二人は今亀の中にいる。馬は疲れるし、その内置いていかれるのは明白だからだ。
「この箱はなんだい?開けたらひんやりするんだが…」
「冷蔵庫。中にいろいろな物を冷やしておける物だ。」
「マジックアイテムかい?」
「違うな…。どういう仕組みか詳しくは知らんが魔法で動いてるのではない。電気で動いてる。」
「ほ、本当かい?」
異世界の文明に触れて驚きっぱなしのギーシュ。
その内、壁に掛けてある矢に気付いた。
「ポルナレフ、ここに飾ってある矢はなんだい?」
ギーシュがそれに魅せられたかのようにフラフラと近寄って行き手に取ろうとしたその時、
「それに触るな!」
ポルナレフが一喝し、ギーシュはびくっと動きを止めた。
「いかなる者もそれに触ってはならないんだ…。

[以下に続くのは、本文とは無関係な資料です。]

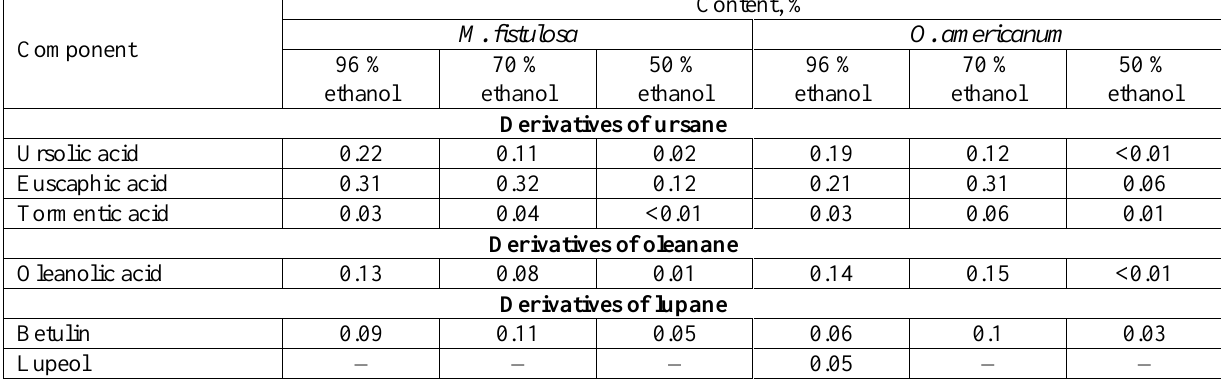
Component content of triterpene compounds in the aboveground parts of M. fistulosa and O. americanum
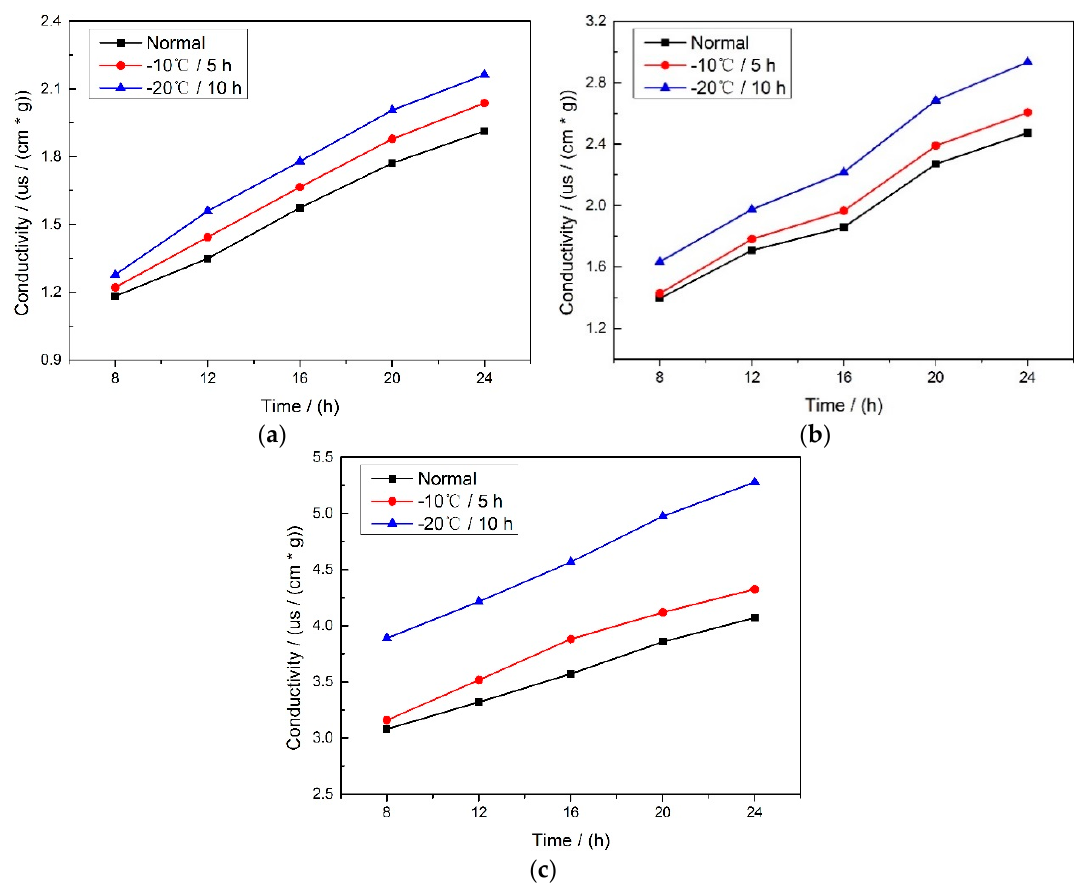
Figure 1. The conductivity of ( a ) Haoyu21, ( b ) Haihe78 and ( c ) Jindan10 soaking for 24 h.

」
ポルナレフは椅子に座ったままギーシュを睨んだ。
「さ、触るぐらい構わないじゃないか…」
睨まれたギーシュは大人しく矢から離れた。
「それでいい…世界にそんな矢など…力など…要らないからな…」
ポルナレフはフッと溜め息をついた。
「あと、そこの棚の上の物も触れるな。矢とそれらはこの亀の持ち主の仲間の遺品だからな。」
「遺品…」
棚の上には大きなジッパー、ヘアピン、タマゴの殻みたいな帽子、ナイフ等が飾られてあった。
「…よければ聞かせてくれないか?」
「何をだ?」
「『持ち主』と『遺品』の話をさ。」

ギーシュは真剣に聞きたがった。だが、知りたがったのは『持ち主』や『遺品』ではない。
それはポルナレフが先程口走った『矢』と『力』のことであった。
ギーシュはグラモン家の末っ子として生まれたため、ルイズほどではないが、二人の兄にコンプレックスを抱き、実力で二人を越えたいと常日頃思っていた。
だが、ドットの彼に作れるのは青銅のゴーレム、ワルキューレのみ…まだ子供だからしょうがないのだがそれでもなお悔しかった。
だが、今さっき、何らかの『力』が矢にある、とポルナレフは仄めかした。ギーシュはそれが喉から手が出るほど欲しく思った。その『力』なら兄を、いやひょっとしたら父をも超えれるかもしれないと考えたからだ。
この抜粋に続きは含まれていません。